The honey is alive with yeasts, so it should start “boiling” soon. This phase of the process can take a couple of weeks, during which the must must be shaken every day.

We also extracted 13 more pounds of honey today. This from 6 frames (so about 37 oz. per frame). This was disappointing: our last extraction of 8 frames yielded 22 lbs, that is, 45 oz. a frame).  But these last frames had all kinds of honey in them: some light and runny, some (I presume the second honey flow) very dark and viscous, almost impossible to extract.  DH and I spent hours spinning it. Still, it’s another 13 lbs. This brings our total to 54 lbs and 12 oz.!

Two Ferments: Sauerkraut and Comfrey Liquor

The first one is sauerkraut. It is my first deliberately fermented food. A huge cabbage head came in our CSA box a couple of weeks ago. What to do with it? As I was reading Sandor Katz’s The Art of Fermentation, I couldn’t resist.

My mom and I went looking for a good crock, but all the right shapes we found (in non-specialty stores) had questionable glazes. Always know what glaze is on your cookware, and especially make sure there is no lead in it.

In the end we went with the ceramic liner of our crock pot.  We shredded the cabbage, layered it in the pot, with one tablespoon of salt on top of every inch of cabbage (except on the last layer), then submerged it in filtered tap water, crushing it down to get the air bubbles out, then weighed it with two plates, then a jar with water. We draped a towel over it so dust couldn’t get in.

It smelled something awful three days into the process, so I put it on the porch. The potent smell lasted a few days, then it became more neutral. On day 10 there was some surface mold, which was easily skimmed off. All the cabbage under the water surface was unaffected. It is now two weeks and it tastes delicious!  I think it’s ready!

I transferred the kraut with the brine into jars – careful to keep it all submerged – and put them in the fridge to eat it over the next couple of weeks.

I gave the chickens the large leaves that we put at the bottom and they are loving it!

The second ferment is comfrey liquor. No, it’s not  edible. At least, I wouldn’t drink it!
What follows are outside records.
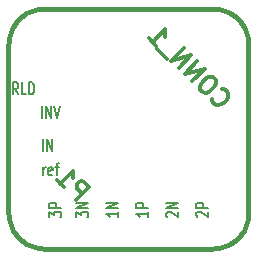
<source format=gbo>
G04 (created by PCBNEW-RS274X (2012-jan-04)-stable) date Mon 02 Apr 2012 09:15:32 PM CEST*
G01*
G70*
G90*
%MOIN*%
G04 Gerber Fmt 3.4, Leading zero omitted, Abs format*
%FSLAX34Y34*%
G04 APERTURE LIST*
%ADD10C,0.006000*%
%ADD11C,0.007500*%
%ADD12C,0.015000*%
%ADD13C,0.012000*%
G04 APERTURE END LIST*
G54D10*
G54D11*
X28752Y-39277D02*
X28752Y-39091D01*
X28904Y-39191D01*
X28904Y-39149D01*
X28923Y-39120D01*
X28942Y-39106D01*
X28980Y-39091D01*
X29076Y-39091D01*
X29114Y-39106D01*
X29133Y-39120D01*
X29152Y-39149D01*
X29152Y-39234D01*
X29133Y-39263D01*
X29114Y-39277D01*
X29152Y-38963D02*
X28752Y-38963D01*
X28752Y-38848D01*
X28771Y-38820D01*
X28790Y-38805D01*
X28828Y-38791D01*
X28885Y-38791D01*
X28923Y-38805D01*
X28942Y-38820D01*
X28961Y-38848D01*
X28961Y-38963D01*
X29652Y-39284D02*
X29652Y-39098D01*
X29804Y-39198D01*
X29804Y-39156D01*
X29823Y-39127D01*
X29842Y-39113D01*
X29880Y-39098D01*
X29976Y-39098D01*
X30014Y-39113D01*
X30033Y-39127D01*
X30052Y-39156D01*
X30052Y-39241D01*
X30033Y-39270D01*
X30014Y-39284D01*
X30052Y-38970D02*
X29652Y-38970D01*
X30052Y-38798D01*
X29652Y-38798D01*
X31052Y-39098D02*
X31052Y-39270D01*
X31052Y-39184D02*
X30652Y-39184D01*
X30709Y-39213D01*
X30747Y-39241D01*
X30766Y-39270D01*
X31052Y-38970D02*
X30652Y-38970D01*
X31052Y-38798D01*
X30652Y-38798D01*
X32052Y-39091D02*
X32052Y-39263D01*
X32052Y-39177D02*
X31652Y-39177D01*
X31709Y-39206D01*
X31747Y-39234D01*
X31766Y-39263D01*
X32052Y-38963D02*
X31652Y-38963D01*
X31652Y-38848D01*
X31671Y-38820D01*
X31690Y-38805D01*
X31728Y-38791D01*
X31785Y-38791D01*
X31823Y-38805D01*
X31842Y-38820D01*
X31861Y-38848D01*
X31861Y-38963D01*
X32690Y-39270D02*
X32671Y-39256D01*
X32652Y-39227D01*
X32652Y-39156D01*
X32671Y-39127D01*
X32690Y-39113D01*
X32728Y-39098D01*
X32766Y-39098D01*
X32823Y-39113D01*
X33052Y-39284D01*
X33052Y-39098D01*
X33052Y-38970D02*
X32652Y-38970D01*
X33052Y-38798D01*
X32652Y-38798D01*
X33690Y-39263D02*
X33671Y-39249D01*
X33652Y-39220D01*
X33652Y-39149D01*
X33671Y-39120D01*
X33690Y-39106D01*
X33728Y-39091D01*
X33766Y-39091D01*
X33823Y-39106D01*
X34052Y-39277D01*
X34052Y-39091D01*
X34052Y-38963D02*
X33652Y-38963D01*
X33652Y-38848D01*
X33671Y-38820D01*
X33690Y-38805D01*
X33728Y-38791D01*
X33785Y-38791D01*
X33823Y-38805D01*
X33842Y-38820D01*
X33861Y-38848D01*
X33861Y-38963D01*
X28554Y-37889D02*
X28554Y-37622D01*
X28554Y-37698D02*
X28569Y-37660D01*
X28583Y-37641D01*
X28612Y-37622D01*
X28640Y-37622D01*
X28855Y-37870D02*
X28826Y-37889D01*
X28769Y-37889D01*
X28740Y-37870D01*
X28726Y-37832D01*
X28726Y-37679D01*
X28740Y-37641D01*
X28769Y-37622D01*
X28826Y-37622D01*
X28855Y-37641D01*
X28869Y-37679D01*
X28869Y-37717D01*
X28726Y-37756D01*
X28955Y-37622D02*
X29069Y-37622D01*
X28997Y-37889D02*
X28997Y-37546D01*
X29012Y-37508D01*
X29040Y-37489D01*
X29069Y-37489D01*
X28533Y-37089D02*
X28533Y-36689D01*
X28676Y-37089D02*
X28676Y-36689D01*
X28848Y-37089D01*
X28848Y-36689D01*
X28504Y-35989D02*
X28504Y-35589D01*
X28647Y-35989D02*
X28647Y-35589D01*
X28819Y-35989D01*
X28819Y-35589D01*
X28919Y-35589D02*
X29019Y-35989D01*
X29119Y-35589D01*
X27712Y-35189D02*
X27612Y-34998D01*
X27540Y-35189D02*
X27540Y-34789D01*
X27655Y-34789D01*
X27683Y-34808D01*
X27698Y-34827D01*
X27712Y-34865D01*
X27712Y-34922D01*
X27698Y-34960D01*
X27683Y-34979D01*
X27655Y-34998D01*
X27540Y-34998D01*
X27983Y-35189D02*
X27840Y-35189D01*
X27840Y-34789D01*
X28083Y-35189D02*
X28083Y-34789D01*
X28155Y-34789D01*
X28198Y-34808D01*
X28226Y-34846D01*
X28241Y-34884D01*
X28255Y-34960D01*
X28255Y-35017D01*
X28241Y-35094D01*
X28226Y-35132D01*
X28198Y-35170D01*
X28155Y-35189D01*
X28083Y-35189D01*
G54D12*
X27390Y-33527D02*
X27390Y-39127D01*
X34190Y-32327D02*
X28590Y-32327D01*
X35390Y-39127D02*
X35390Y-33527D01*
X28590Y-40327D02*
X34190Y-40327D01*
X27390Y-39127D02*
X27395Y-39231D01*
X27409Y-39335D01*
X27431Y-39437D01*
X27463Y-39537D01*
X27503Y-39634D01*
X27551Y-39726D01*
X27608Y-39815D01*
X27671Y-39898D01*
X27742Y-39975D01*
X27819Y-40046D01*
X27902Y-40109D01*
X27991Y-40166D01*
X28083Y-40214D01*
X28180Y-40254D01*
X28280Y-40286D01*
X28382Y-40308D01*
X28486Y-40322D01*
X28590Y-40327D01*
X28590Y-32327D02*
X28486Y-32332D01*
X28382Y-32346D01*
X28280Y-32368D01*
X28180Y-32400D01*
X28083Y-32440D01*
X27991Y-32488D01*
X27902Y-32545D01*
X27819Y-32608D01*
X27742Y-32679D01*
X27671Y-32756D01*
X27608Y-32839D01*
X27551Y-32928D01*
X27503Y-33020D01*
X27463Y-33117D01*
X27431Y-33217D01*
X27409Y-33319D01*
X27395Y-33423D01*
X27390Y-33527D01*
X35390Y-33527D02*
X35385Y-33423D01*
X35371Y-33319D01*
X35349Y-33217D01*
X35317Y-33117D01*
X35277Y-33020D01*
X35229Y-32928D01*
X35172Y-32839D01*
X35109Y-32756D01*
X35038Y-32679D01*
X34961Y-32608D01*
X34878Y-32545D01*
X34790Y-32488D01*
X34697Y-32440D01*
X34600Y-32400D01*
X34500Y-32368D01*
X34398Y-32346D01*
X34294Y-32332D01*
X34190Y-32327D01*
X34190Y-40327D02*
X34294Y-40322D01*
X34398Y-40308D01*
X34500Y-40286D01*
X34600Y-40254D01*
X34697Y-40214D01*
X34790Y-40166D01*
X34878Y-40109D01*
X34961Y-40046D01*
X35038Y-39975D01*
X35109Y-39898D01*
X35172Y-39815D01*
X35229Y-39726D01*
X35277Y-39634D01*
X35317Y-39537D01*
X35349Y-39437D01*
X35371Y-39335D01*
X35385Y-39231D01*
X35390Y-39127D01*
G54D13*
X29652Y-38690D02*
X30076Y-38266D01*
X29915Y-38105D01*
X29854Y-38084D01*
X29814Y-38084D01*
X29753Y-38104D01*
X29692Y-38165D01*
X29672Y-38226D01*
X29672Y-38266D01*
X29693Y-38327D01*
X29854Y-38488D01*
X29005Y-38044D02*
X29248Y-38287D01*
X29126Y-38165D02*
X29551Y-37741D01*
X29530Y-37842D01*
X29531Y-37923D01*
X29551Y-37983D01*
X34175Y-35339D02*
X34176Y-35380D01*
X34216Y-35461D01*
X34257Y-35501D01*
X34337Y-35541D01*
X34418Y-35541D01*
X34479Y-35521D01*
X34580Y-35461D01*
X34640Y-35400D01*
X34701Y-35299D01*
X34721Y-35239D01*
X34721Y-35157D01*
X34681Y-35077D01*
X34640Y-35037D01*
X34560Y-34996D01*
X34519Y-34996D01*
X34297Y-34693D02*
X34216Y-34612D01*
X34155Y-34591D01*
X34074Y-34592D01*
X33974Y-34653D01*
X33832Y-34794D01*
X33771Y-34894D01*
X33771Y-34975D01*
X33792Y-35037D01*
X33873Y-35117D01*
X33933Y-35137D01*
X34014Y-35137D01*
X34115Y-35077D01*
X34257Y-34935D01*
X34317Y-34834D01*
X34317Y-34753D01*
X34297Y-34693D01*
X33508Y-34753D02*
X33933Y-34329D01*
X33266Y-34511D01*
X33690Y-34086D01*
X33064Y-34308D02*
X33488Y-33884D01*
X32821Y-34066D01*
X33245Y-33641D01*
X32680Y-34005D02*
X32357Y-33682D01*
X32074Y-33318D02*
X32316Y-33561D01*
X32195Y-33439D02*
X32619Y-33015D01*
X32598Y-33116D01*
X32599Y-33197D01*
X32620Y-33258D01*
M02*

</source>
It took much longer to make. I started it in July. It required three buckets that fit into each other. The bottom one captures the liquid which drips down through the holes in the second bucket, which I stuffed with comfrey leaves from my garden. I have a comfrey patch right across from the chicken coop. The chicken, by the way, love to eat it. On top of the leaves I put a heavy paver and then on top of that a third bucket heavy with sand. I stood this in the shed for a couple of months. I checked it a month later and it was pretty bubbly, but it didn’t smell,  even though my internet sources say it should stink to high heaven! I swear I took a picture then, but I can’t find it. This was the state today:

Now a little over two months into the process, the  leaves (left in the picture above) are just fiber. The  liquid (right) is no longer bubbly, and it doesn’t smell. It’s a coffee brown-black and somewhat viscous.

A 5 gallon bucket stuffed with leaves yielded a little under 5 cups of liquor.

I will fertilize the berry bushes with this or keep it in a dark, cool place until Spring. I’ll dilute it as it’s very concentrated: one part of liquor per fifteen or so parts of water. Comfrey’s deep roots mine and bring up  especially potassium – comfrey is actually one of the few organic sources of potassium.